Friday, July 20, 2012

mildly relevant: a mathematician reads the (actual) newspaper.

in light of some new developments, i'm currently embedded in the job of re-writing this preprint. as a result, i haven't had much time for idle thoughts about the mathematician's life.

to be fair, though: i did take a break today to go and watch the dark knight rises, which came out today [1].

it did the trick:
i was completely distracted me from maths for .. 2 hours, 40+ minutes [2].

so until i can put two sentences together about mathematics again, here are some sentences of others that i've stumbled upon recently ..



from "why johnny can't add without a calculator" @ slate:
Maybe one day software will be smart enough to be useful, but that day won’t be any time soon, for two reasons. The first is that education, especially of children, is as much an emotional process as an imparting of knowledge—there is no technological substitute for a teacher who cares. The second is that education is poorly structured. Technology is bad at dealing with poorly structured concepts [1]. One question leads to another leads to another, and the rigid structure of computer software has no way of dealing with this. Software is especially bad for smart kids, who are held back by its inflexibility.
despite my acceptance of listening and giving beamer-style talks at seminars and conferences, this is exactly why i'm not especially fond of them ..

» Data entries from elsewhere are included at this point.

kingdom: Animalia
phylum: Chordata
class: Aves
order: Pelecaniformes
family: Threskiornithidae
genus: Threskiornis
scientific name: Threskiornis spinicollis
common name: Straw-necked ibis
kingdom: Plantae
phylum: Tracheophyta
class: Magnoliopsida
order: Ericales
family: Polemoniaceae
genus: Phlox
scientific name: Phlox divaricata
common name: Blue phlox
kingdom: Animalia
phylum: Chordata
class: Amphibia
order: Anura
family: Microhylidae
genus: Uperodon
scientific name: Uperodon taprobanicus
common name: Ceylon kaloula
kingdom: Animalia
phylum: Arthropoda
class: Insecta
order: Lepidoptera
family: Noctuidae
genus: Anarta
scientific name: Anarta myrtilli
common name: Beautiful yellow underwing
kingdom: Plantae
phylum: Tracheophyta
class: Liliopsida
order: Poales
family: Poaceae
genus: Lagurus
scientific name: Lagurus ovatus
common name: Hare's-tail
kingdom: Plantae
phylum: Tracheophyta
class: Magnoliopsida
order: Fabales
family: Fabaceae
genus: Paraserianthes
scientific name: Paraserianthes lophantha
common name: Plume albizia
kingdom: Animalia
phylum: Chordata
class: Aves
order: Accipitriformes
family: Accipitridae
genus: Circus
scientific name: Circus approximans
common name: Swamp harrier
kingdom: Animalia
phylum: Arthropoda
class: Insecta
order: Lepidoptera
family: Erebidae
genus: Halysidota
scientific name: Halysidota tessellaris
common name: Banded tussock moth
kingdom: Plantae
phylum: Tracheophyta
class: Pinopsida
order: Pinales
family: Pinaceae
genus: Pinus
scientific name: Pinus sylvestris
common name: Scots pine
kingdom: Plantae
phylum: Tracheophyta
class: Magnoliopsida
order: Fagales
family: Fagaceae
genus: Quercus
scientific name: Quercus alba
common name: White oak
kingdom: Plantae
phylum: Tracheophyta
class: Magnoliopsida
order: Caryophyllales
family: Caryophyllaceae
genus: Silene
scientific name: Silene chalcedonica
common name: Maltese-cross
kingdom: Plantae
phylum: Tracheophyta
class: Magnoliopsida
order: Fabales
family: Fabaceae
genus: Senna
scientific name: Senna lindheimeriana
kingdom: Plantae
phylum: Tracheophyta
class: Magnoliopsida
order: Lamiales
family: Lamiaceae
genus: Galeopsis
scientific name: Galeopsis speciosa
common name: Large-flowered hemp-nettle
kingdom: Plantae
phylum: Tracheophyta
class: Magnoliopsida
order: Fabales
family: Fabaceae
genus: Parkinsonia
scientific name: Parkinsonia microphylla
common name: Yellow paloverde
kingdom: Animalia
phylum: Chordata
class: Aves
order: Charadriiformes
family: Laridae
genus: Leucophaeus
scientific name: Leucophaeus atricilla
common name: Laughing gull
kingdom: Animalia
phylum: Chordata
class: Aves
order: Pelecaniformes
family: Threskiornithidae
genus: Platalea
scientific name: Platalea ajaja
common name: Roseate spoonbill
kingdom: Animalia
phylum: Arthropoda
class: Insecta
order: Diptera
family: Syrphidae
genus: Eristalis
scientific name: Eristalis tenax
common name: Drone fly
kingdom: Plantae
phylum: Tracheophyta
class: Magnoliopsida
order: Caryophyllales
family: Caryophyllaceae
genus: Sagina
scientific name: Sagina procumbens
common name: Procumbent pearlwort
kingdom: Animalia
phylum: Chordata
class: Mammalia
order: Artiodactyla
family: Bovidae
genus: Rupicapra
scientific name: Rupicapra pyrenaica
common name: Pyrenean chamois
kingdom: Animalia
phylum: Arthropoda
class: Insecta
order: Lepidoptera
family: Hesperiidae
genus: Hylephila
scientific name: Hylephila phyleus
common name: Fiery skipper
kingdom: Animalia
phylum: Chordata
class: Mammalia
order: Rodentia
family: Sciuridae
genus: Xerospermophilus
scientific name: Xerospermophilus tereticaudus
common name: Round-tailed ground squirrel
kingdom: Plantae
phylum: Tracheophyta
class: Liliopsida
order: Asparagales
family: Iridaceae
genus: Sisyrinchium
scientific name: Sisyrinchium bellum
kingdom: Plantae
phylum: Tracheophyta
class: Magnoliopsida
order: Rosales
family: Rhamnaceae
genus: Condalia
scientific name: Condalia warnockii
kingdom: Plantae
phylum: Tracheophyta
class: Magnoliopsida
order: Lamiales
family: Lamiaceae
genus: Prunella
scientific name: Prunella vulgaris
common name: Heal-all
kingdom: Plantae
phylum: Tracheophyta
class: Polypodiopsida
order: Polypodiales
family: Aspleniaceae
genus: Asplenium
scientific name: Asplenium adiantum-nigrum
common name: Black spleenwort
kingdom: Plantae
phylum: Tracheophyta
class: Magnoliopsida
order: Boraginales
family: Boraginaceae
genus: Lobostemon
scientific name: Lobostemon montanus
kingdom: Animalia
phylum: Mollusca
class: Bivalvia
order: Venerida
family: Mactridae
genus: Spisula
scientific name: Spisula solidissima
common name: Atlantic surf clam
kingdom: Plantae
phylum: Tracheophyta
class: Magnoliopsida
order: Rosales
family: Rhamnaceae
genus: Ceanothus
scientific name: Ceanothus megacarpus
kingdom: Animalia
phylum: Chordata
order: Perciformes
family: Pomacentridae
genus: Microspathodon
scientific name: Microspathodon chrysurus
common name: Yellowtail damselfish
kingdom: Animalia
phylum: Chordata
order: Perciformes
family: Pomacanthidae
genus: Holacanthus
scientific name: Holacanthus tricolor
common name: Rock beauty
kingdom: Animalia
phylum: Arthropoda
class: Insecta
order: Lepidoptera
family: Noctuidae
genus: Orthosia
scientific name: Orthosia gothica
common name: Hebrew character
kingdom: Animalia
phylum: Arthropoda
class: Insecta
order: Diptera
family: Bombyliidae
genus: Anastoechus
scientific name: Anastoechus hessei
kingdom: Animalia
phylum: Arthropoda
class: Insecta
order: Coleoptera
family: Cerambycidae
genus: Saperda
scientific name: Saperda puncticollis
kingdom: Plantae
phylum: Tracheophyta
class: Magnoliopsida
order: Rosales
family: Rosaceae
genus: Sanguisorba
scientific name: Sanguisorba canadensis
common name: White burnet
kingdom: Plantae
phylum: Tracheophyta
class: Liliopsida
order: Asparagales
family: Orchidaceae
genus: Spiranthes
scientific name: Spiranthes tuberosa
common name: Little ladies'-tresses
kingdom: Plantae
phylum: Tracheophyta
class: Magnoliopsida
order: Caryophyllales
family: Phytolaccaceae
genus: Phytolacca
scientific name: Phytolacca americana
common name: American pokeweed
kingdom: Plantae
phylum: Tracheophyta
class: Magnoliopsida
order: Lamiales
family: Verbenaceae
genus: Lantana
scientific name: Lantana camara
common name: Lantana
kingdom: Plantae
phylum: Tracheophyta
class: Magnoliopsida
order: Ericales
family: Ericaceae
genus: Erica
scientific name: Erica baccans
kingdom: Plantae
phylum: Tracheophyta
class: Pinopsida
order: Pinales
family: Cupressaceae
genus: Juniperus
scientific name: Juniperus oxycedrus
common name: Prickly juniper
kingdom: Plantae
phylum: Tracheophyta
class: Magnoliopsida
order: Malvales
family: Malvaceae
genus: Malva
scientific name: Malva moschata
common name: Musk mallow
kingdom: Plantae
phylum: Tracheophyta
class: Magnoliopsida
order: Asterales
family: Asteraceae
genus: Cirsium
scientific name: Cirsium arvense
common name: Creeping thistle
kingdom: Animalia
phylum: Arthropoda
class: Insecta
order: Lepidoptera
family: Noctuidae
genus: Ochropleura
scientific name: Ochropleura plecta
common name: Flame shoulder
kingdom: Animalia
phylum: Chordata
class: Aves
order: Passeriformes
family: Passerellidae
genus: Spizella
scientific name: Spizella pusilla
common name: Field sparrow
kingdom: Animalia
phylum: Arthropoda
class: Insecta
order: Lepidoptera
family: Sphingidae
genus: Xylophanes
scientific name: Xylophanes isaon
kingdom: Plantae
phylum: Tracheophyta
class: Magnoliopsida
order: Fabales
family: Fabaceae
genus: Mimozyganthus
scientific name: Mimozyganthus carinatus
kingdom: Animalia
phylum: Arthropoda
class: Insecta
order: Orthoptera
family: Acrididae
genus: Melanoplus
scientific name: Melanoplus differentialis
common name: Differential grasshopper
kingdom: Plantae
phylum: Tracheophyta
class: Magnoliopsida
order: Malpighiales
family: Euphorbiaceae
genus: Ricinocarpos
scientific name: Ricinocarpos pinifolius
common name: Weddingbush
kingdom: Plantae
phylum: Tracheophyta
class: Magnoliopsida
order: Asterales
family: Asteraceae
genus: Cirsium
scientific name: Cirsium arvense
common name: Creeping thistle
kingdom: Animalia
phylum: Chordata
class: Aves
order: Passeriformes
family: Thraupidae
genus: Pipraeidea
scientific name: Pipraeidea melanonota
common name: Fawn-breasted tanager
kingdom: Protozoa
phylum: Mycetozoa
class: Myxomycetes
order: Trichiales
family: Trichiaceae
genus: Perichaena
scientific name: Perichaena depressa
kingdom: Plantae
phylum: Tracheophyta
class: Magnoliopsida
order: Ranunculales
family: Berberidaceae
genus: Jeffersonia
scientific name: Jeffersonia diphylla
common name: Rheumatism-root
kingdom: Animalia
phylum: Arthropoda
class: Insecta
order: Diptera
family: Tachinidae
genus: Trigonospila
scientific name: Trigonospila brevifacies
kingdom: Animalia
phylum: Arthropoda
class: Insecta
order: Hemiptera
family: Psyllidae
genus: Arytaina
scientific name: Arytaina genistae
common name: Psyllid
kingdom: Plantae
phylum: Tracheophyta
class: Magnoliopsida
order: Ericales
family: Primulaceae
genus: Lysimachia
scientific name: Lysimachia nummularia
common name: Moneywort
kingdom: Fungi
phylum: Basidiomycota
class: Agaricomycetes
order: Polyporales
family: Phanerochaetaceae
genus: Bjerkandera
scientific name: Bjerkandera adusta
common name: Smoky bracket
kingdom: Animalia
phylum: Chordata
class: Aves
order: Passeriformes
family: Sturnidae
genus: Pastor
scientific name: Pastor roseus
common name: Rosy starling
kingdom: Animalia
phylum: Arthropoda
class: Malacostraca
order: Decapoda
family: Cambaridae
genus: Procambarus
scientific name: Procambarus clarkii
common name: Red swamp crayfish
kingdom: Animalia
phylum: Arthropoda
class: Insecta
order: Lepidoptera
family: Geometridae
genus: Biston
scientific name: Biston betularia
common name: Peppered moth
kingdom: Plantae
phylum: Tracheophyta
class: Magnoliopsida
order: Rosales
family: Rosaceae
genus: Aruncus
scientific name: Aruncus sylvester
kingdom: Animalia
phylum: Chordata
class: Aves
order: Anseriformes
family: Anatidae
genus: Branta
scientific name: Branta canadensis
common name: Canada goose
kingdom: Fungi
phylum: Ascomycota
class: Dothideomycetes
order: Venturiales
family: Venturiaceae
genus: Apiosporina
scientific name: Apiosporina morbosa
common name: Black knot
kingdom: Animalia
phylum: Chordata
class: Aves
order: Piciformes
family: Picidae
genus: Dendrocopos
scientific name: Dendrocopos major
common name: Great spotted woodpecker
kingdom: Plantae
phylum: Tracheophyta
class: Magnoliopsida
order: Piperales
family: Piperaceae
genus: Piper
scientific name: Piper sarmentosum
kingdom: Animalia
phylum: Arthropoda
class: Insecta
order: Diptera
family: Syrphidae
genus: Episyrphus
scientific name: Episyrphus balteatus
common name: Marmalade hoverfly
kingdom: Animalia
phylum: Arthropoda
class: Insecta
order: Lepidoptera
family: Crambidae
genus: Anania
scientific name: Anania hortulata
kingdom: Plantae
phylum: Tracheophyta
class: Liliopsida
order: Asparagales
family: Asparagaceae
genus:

from "the psychology of discounting: something doesn't add up" @ the economist:
A team of researchers, led by Akshay Rao of the University of Minnesota's Carlson School of Management, looked at consumers' attitudes to discounting. Shoppers, they found, much prefer getting something extra free to getting something cheaper. The main reason is that most people are useless at fractions..

Consumers often struggle to realise, for example, that a 50% increase in quantity is the same as a 33% discount in price. They overwhelmingly assume the former is better value.
admittedly, i don't think that hard while shopping. most of the time, i'm just glad that something that i would actually buy would be on sale.



from "scientific publishing: brought to book" @ the economist (again):
There is a widespread feeling that the journal publishers who have mediated this exchange for the past century or more are becoming an impediment to it. One of the latest converts is the British government. On July 16th it announced that, from 2013, the results of taxpayer-financed research would be available, free and online, for anyone to read and redistribute.

Britain’s government is not alone. On July 17th the European Union followed suit. It proposes making research paid for by its next scientific-spending round—which runs from 2014 to 2020, and will hand out about €80 billion, or $100 billion, in grants—similarly easy to get hold of. In America, the National Institutes of Health (NIH, the single-biggest source of civil research funds in the world) has required open-access publishing since 2008.
nice! i didn't realise that the movement is spreading that widely .. or, for that matter, that such a practice has been in the works for a while.

again, it's the sort of thing that gives me hope, in this world.



from "the trouble with online education" @ the new york times:
But can online education ever be education of the very best sort?

It’s here that the notion of students teaching teachers is illuminating. As a friend and fellow professor said to me: “You don’t just teach students, you have to learn ’em too.” It took a minute — it sounded like he was channeling Huck Finn — but I figured it out.


With every class we teach, we need to learn who the people in front of us are. We need to know where they are intellectually, who they are as people and what we can do to help them grow. Teaching, even when you have a group of a hundred students on hand, is a matter of dialogue..
reading this, i'm tempted to gainsay what i wrote in (the second part of) my earlier post .. but i won't, due to context:
free online education gives me hope, in the same way that universal suffrage and publicly-funded libraries give me hope.

these are not perfect solutions -- e.g. voting randomly at the booth does nothing -- but they give some form of access to everyone, and hence anyone who wants to better themselves.
on the other hand, the author of the article makes a good point about lecturers having an audience. thinking about it, i wish that i had thought of that ..

.. but after a quick search, it turns out that i did! [3]






[1] no comment about the film .. at least, not yet and not here. if you're that desperate for news about it, i'm sure that you're more resourceful than to rely on me for news about it!

[2] not all diversions are created equal. if i'm really embedded in a task, then i'll think about it while running .. which makes for a terrible run. the symphony doesn't help either; i tried that, back where i did my first postdoc. as for leisure reading, i never even get to opening the book cover. i guess, for me, the film experience is rather all-encompassing.

[3] i'm referring to this earlier post, specifically the paragraph after the red text.